このエントリーをはてなブックマークに追加 地域: 2020年1月29日更新

 この冬、僕の住む町には雪が降っていない。花のように風に舞う雪よりも、真っ直ぐにさらさら落ちてくる雪の方がいい、などと考えていると、子どもの頃の記憶がよみがえってくる。詳細なものではない。場面が浮かぶだけで、色彩もあるのかどうかも曖昧だ。
 朝の水が冷たいので顔を洗うのが億劫だった。温水を自在に使うことができる時代だが、朝は冷水でなくては……。雪のことを考えていた。僕が、独りで顔を洗うことができるようになったのは何時だったか、初めて歯ブラシを使ったのは……。僕の初めてを聞こうにも母は亡くなったので知る術もない。色彩があるのかどうかわからない場面は、つぎつぎに浮かんでくるが、初めてのことには至らない。

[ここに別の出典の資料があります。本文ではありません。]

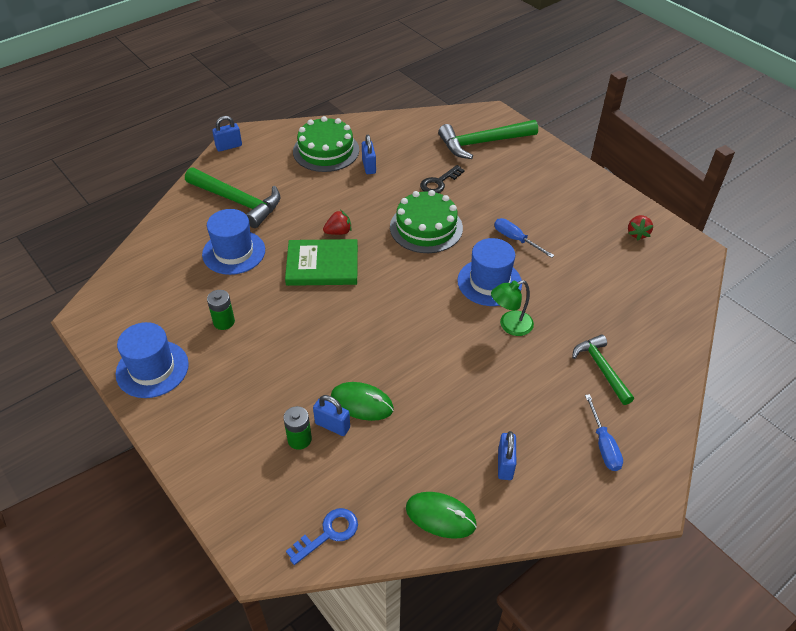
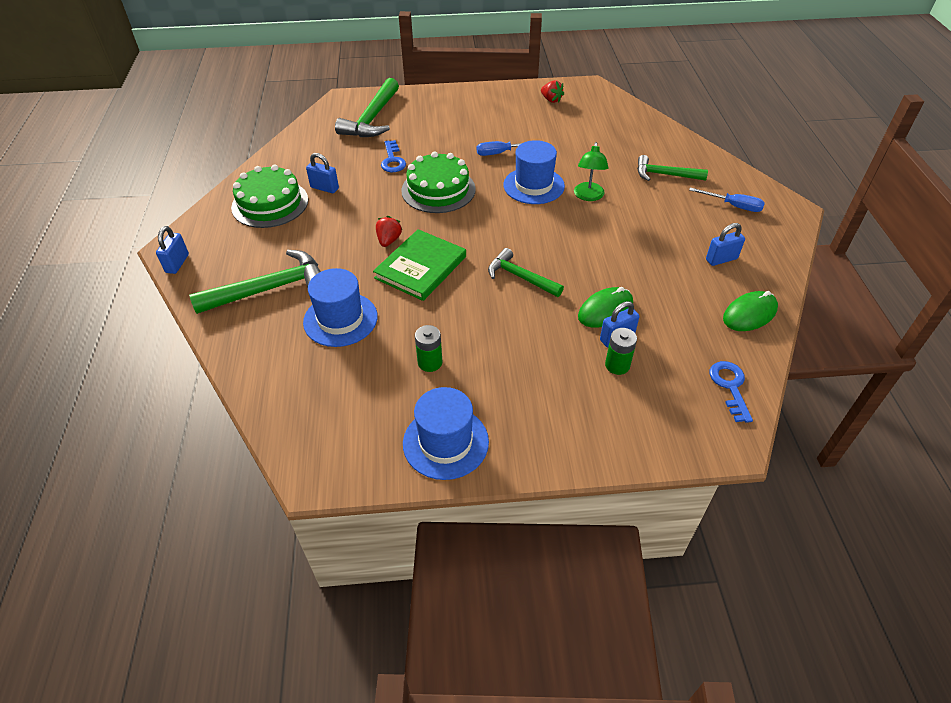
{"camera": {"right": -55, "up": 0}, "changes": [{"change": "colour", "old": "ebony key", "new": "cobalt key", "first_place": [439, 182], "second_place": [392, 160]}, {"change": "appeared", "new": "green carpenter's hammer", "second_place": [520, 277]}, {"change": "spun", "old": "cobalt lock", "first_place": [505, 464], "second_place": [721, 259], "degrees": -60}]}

 僕は木製のミカン箱か何かの上に乗っていて、台所のタイルの水槽と蛇口と洗面器、タイルは長方形、蛇口からは水は出ていない。そういう場面が浮かぶだけで顔を洗うという行為には繫がらない。いくつもの断片を繋ぎ合わせ、欠落した部分を計算で補うAIのようにはいかない。
 今年はまだ雪を見ていない。人は欠落した部分を思い込みで補ってはならない(AIのように計算してはならない)。欠けたままであることが大切なこともある。
 僕はこのままだけど、皆さま、本年もどうぞよろしくお願いいたします。